Decades of solid, scientific research has confirmed what most lay people would likely assume to be true: that leaders who deliberate by weighing relevant facts and consequences before making an informed decision usually make better decisions than those who don’t.
That would seem to be especially true when decision makers are confronted with a new problem about which they have no prior knowledge.
It’s not surprising that most people think that way. I recently conducted a series of studies with Malia Mason, professor of business management and vice dean for research at Columbia Business School in New York City, and Liza Wiley, who earned her Ph.D.in management at Columbia and now works at Google Cloud Healthcare & Life Sciences. Our studies found that men and women who were presented with decision-making vignettes consistently said they would deliberate for several seconds before offering their solutions, rather than answering instantly, with no deliberation.
Indeed, 88 percent said they would deliberate in a hypothetical corporate budget shortfall scenario, and 75 percent chose deliberation when they put themselves in the shoes of a presidential candidate faced with an unexpected budget shortfall.
So when we’re in the hot seat, we seem pretty sure that deliberative thinking is a positive trait. But do we expect other high-powered decision-makers, whether they be corporate CEOs or U.S. presidential candidates, to act the way we would?
In a word, no. In fact, the somewhat startling truth is that while deliberation may lead to better decisions, it is a liability when it comes to gaining influence. Our studies found that being a deliberative thinker may actually be an impediment to gaining a position of influence—even though research shows that deliberation tends to improve the quality of a leader’s decisions.
What we found is that, across different scenarios, study participants judged leaders who chose to deliberate instead of making a snap decision—even if they were previously unfamiliar with the problem posed to them—as less competent and less influential.
This was true regardless of the gender of the participants in the study or the hypothetical characters used in the scenarios. Whether the hypothetical corporate CEO or presidential candidate was Chris or Christine, male and female study participants questioned their competence and influence if they took time to think before acting.
This has profound implications for how we think about leadership. Being an articulate, polished speaker, someone with a sense of style who exhibits such personality traits as dominance, being an extrovert, and confidence, is not enough. Our research suggests that the process a person uses to reach a decision can negatively affect whether others view them as competent.

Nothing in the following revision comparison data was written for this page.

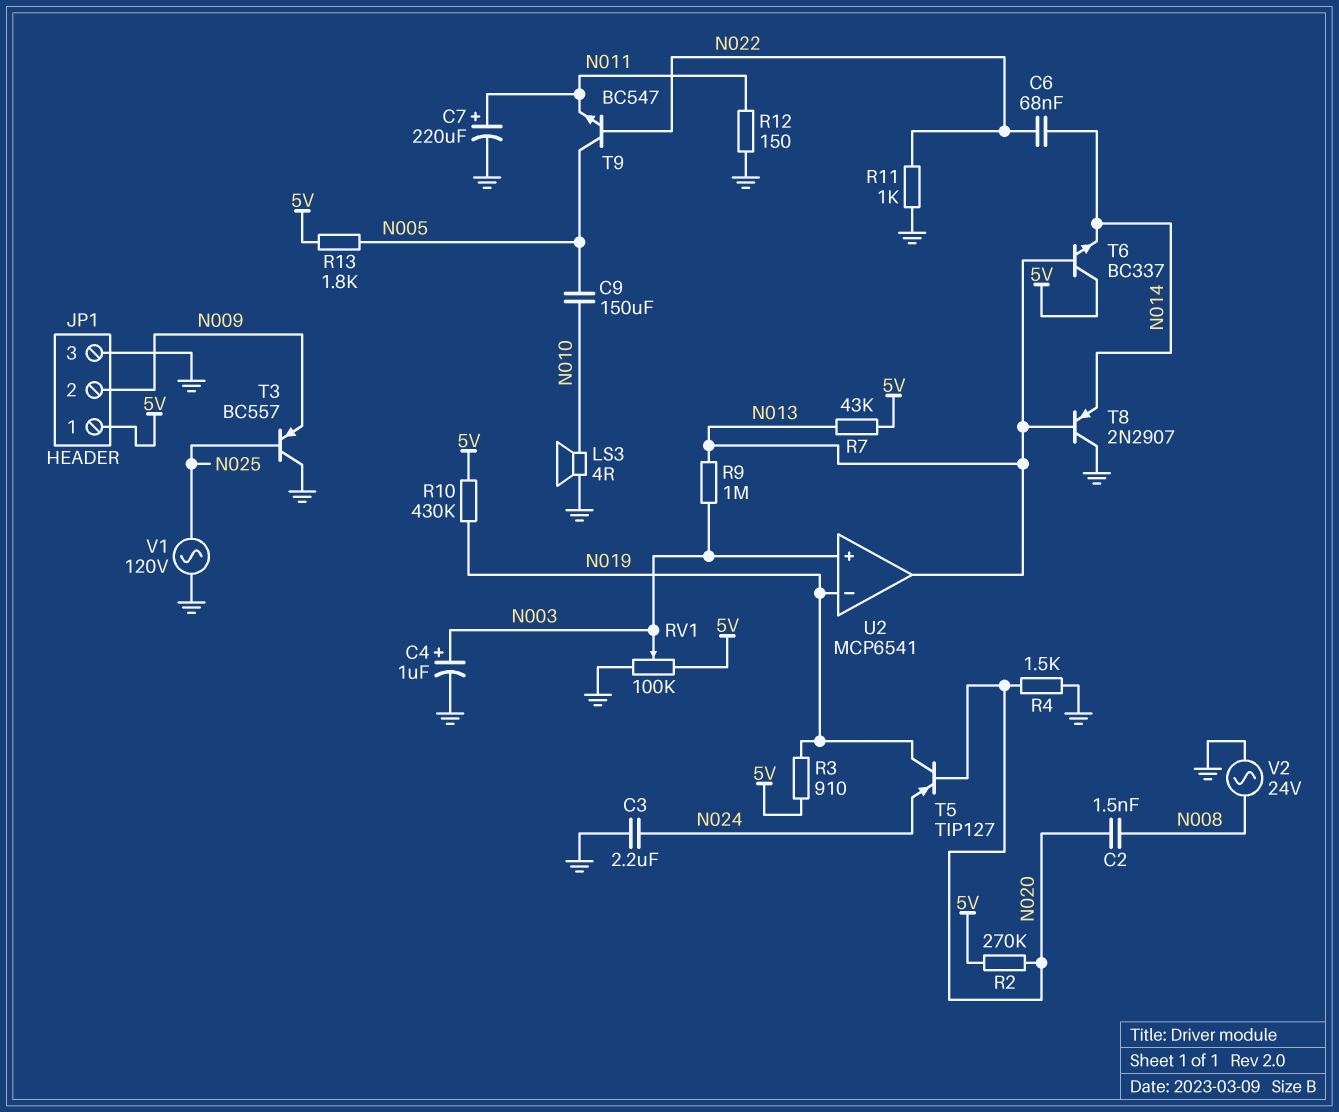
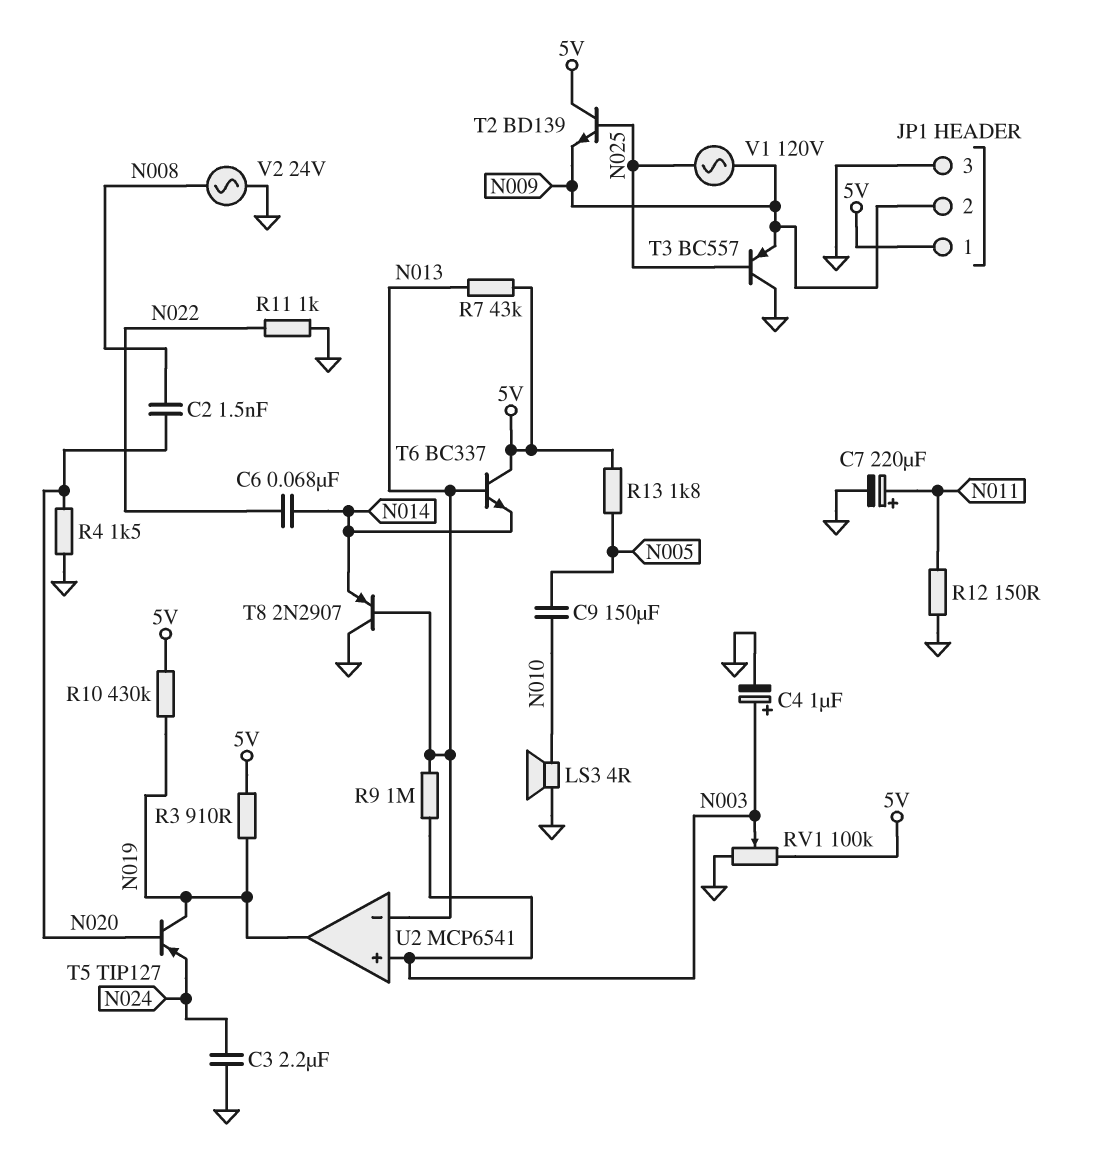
R2: 270k (5V, N020) -> none
T2: none -> NPN BD139 (B N025, C 5V, E N009)
T9: NPN BC547 (B N022, C N005, E N011) -> none
U2 pin in-: N019 -> N013
U2 pin out: N013 -> N019
V1: AC 120V (GND, N025) -> AC 120V (N009, N025)

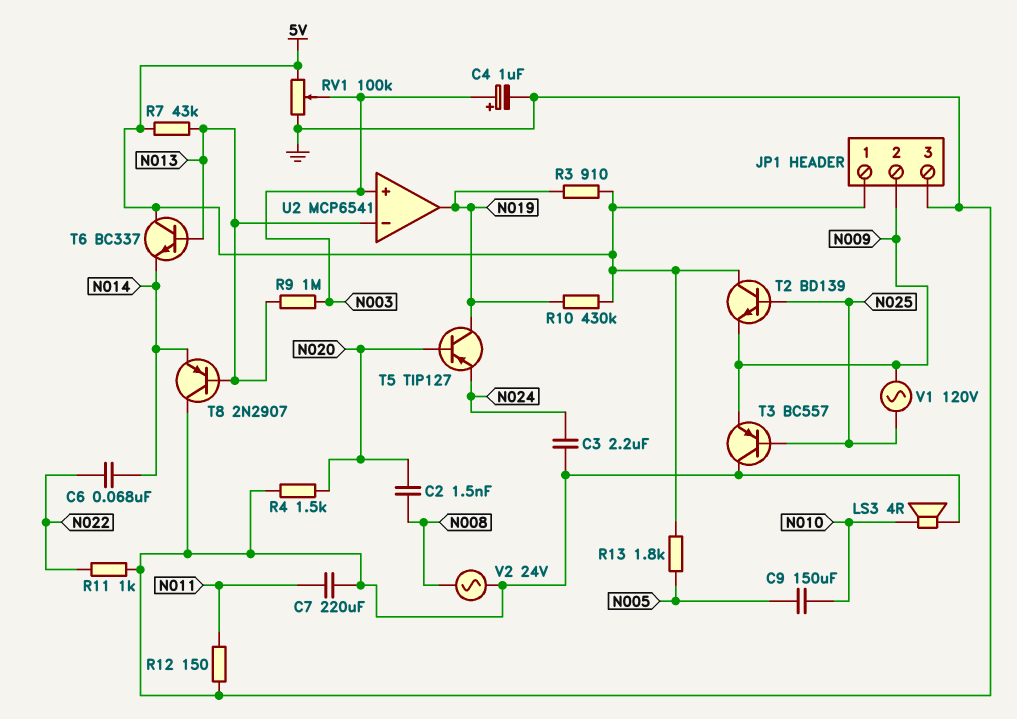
C7: 220uF (plus N011, minus GND) -> 220uF (GND, N011)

There was one exception: When we presented a scenario that explicitly stated the hypothetical leader had a history of effective leadership, study participants did not hold deliberation against them. Which makes sense. After all, “incompetence” seems an unlikely explanation for someone’s deliberation if they have already proven themselves competent.
Does this all mean that an aspiring leader should avoid deliberating on decisions? Absolutely not. As I mentioned earlier, the research is consistent and clear that deliberation tends to lead to better decisions.

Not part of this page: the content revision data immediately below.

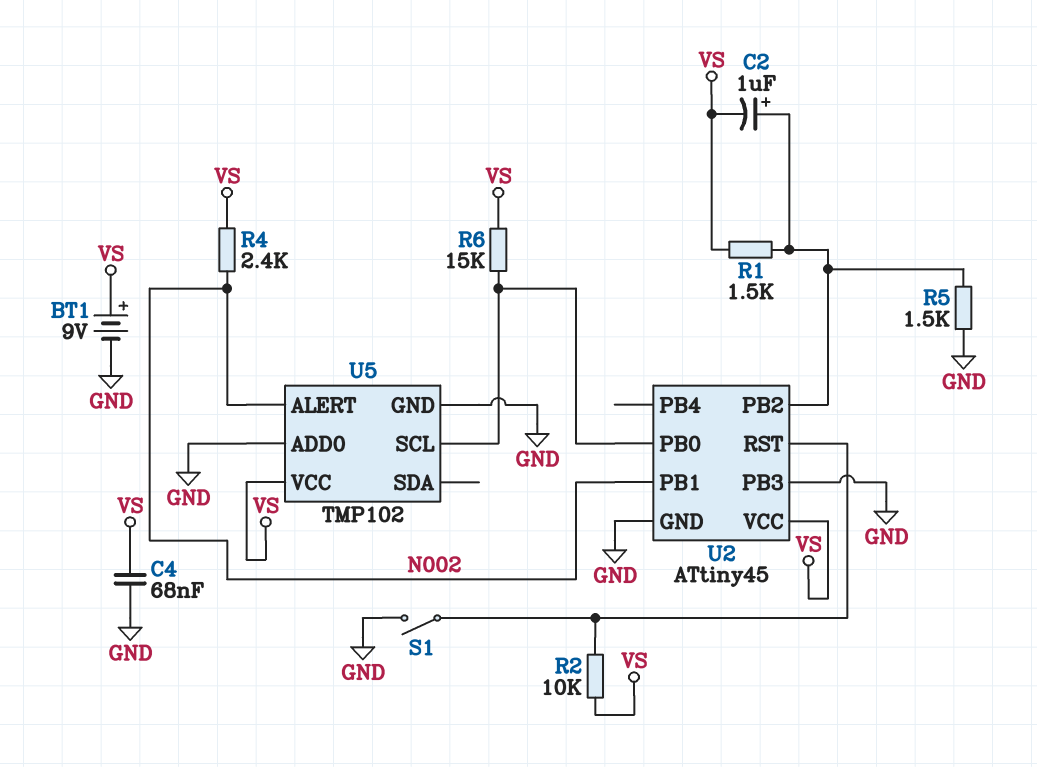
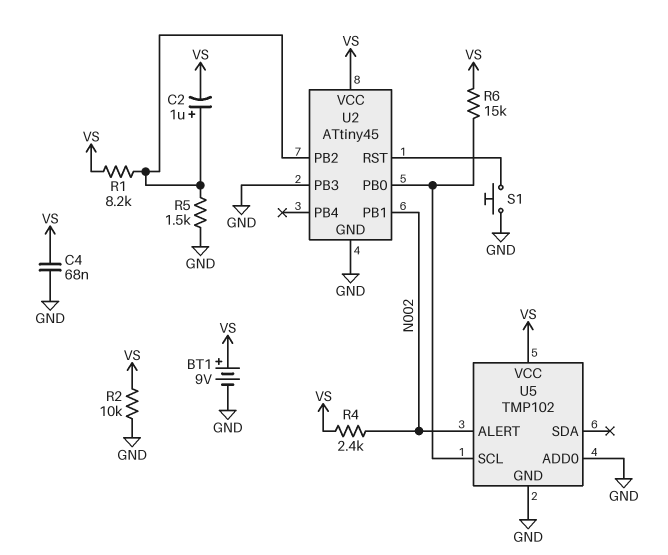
R1: 1.5k (U2/PB2, VS) -> 8.2k (U2/PB2, VS)
R2: 10k (U2/RST, VS) -> 10k (GND, VS)
S1: switch (GND, U2/RST) -> button (GND, U2/RST)

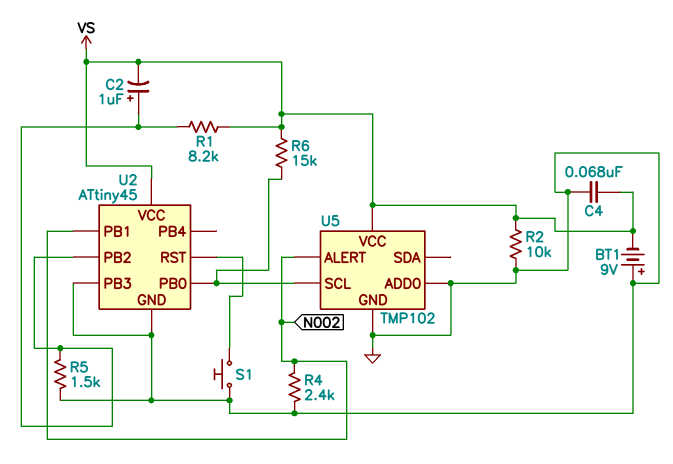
BT1: 9V (plus VS, minus GND) -> 9V (plus GND, minus VS)
R4: 2.4k (N002, VS) -> 2.4k (GND, N002)

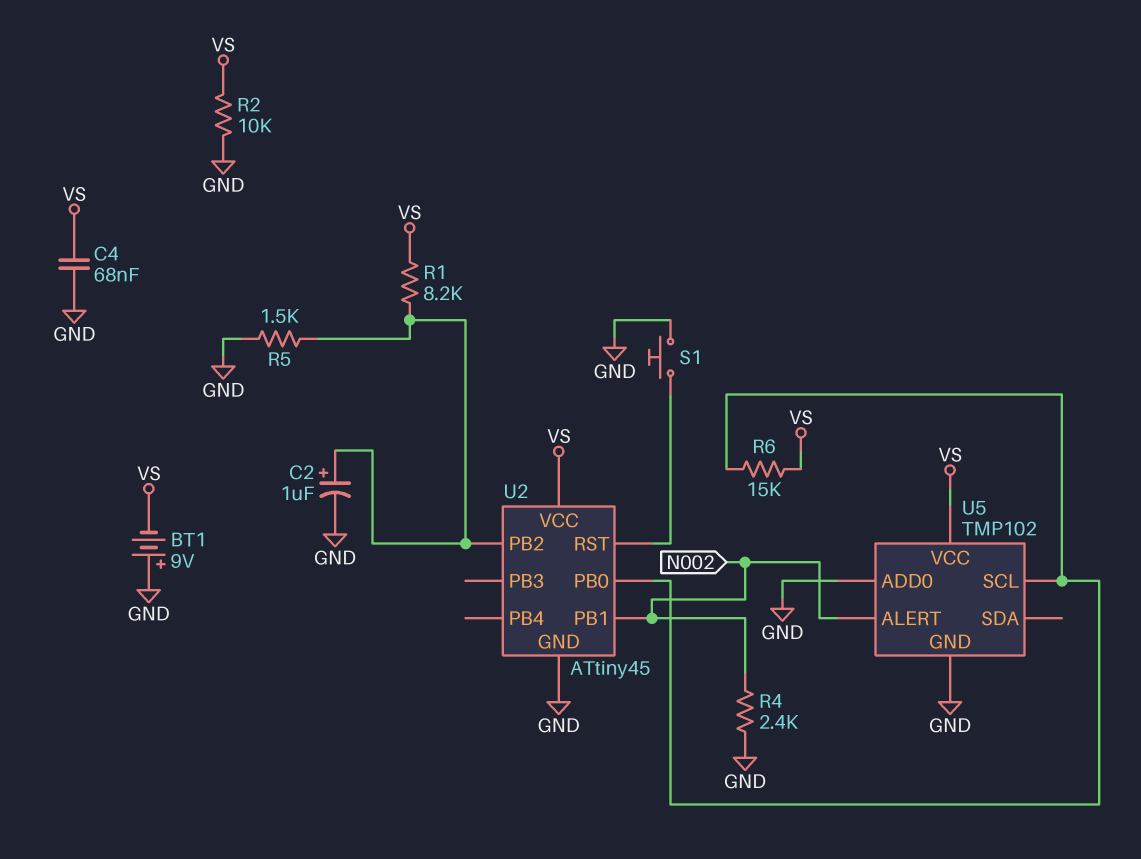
C2: 1uF (plus U2/PB2, minus VS) -> 1uF (plus U2/PB2, minus GND)
U2 pin PB3: GND -> none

But there are some practical implications. If a decision maker wants to avoid losing influence and being viewed as less competent, with less leadership potential, he or she may want to consider deliberating privately before making their decision known in public.
Another possible strategy would be to make a point of highlighting previous successes that establish their competency.

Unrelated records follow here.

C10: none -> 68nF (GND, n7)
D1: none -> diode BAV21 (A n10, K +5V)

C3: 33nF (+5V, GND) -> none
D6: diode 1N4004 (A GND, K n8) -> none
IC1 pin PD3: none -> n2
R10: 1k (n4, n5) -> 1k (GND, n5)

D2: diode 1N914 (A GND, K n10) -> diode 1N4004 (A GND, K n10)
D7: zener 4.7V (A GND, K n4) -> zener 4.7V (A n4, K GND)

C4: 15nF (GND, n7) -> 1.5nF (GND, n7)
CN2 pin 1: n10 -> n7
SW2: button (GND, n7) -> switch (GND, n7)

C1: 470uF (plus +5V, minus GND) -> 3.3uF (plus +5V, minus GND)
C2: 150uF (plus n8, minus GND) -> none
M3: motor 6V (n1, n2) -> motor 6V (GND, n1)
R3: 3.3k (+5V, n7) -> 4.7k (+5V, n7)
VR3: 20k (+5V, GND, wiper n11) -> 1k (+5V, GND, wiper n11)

One other takeaway from our work is that organizations—and perhaps our society more broadly—needs to think about what we value most in our leaders. Our studies suggest that thoughtful leaders who prefer to gather as much relevant information as they can before making decisions that can affect the lives and careers of so many might have a hard time getting promoted. But, sometimes, the qualities that get you promoted into leadership positions are the same qualities that prevent you from effectively performing in one’s leadership role.
Deliberating less may help you get promoted or elected, but may not help you lead once you are there.
What if deliberative thinkers did not have to hide this strength from their peers just to be considered competent and influential?
Maybe we should think about what we are missing out on by passing over for advancement those potential leaders who use a decision-making process that research consistently shows actually improves results—a process that the overwhelming majority of people in our study said they would use themselves if they were the leaders in the scenarios we provided.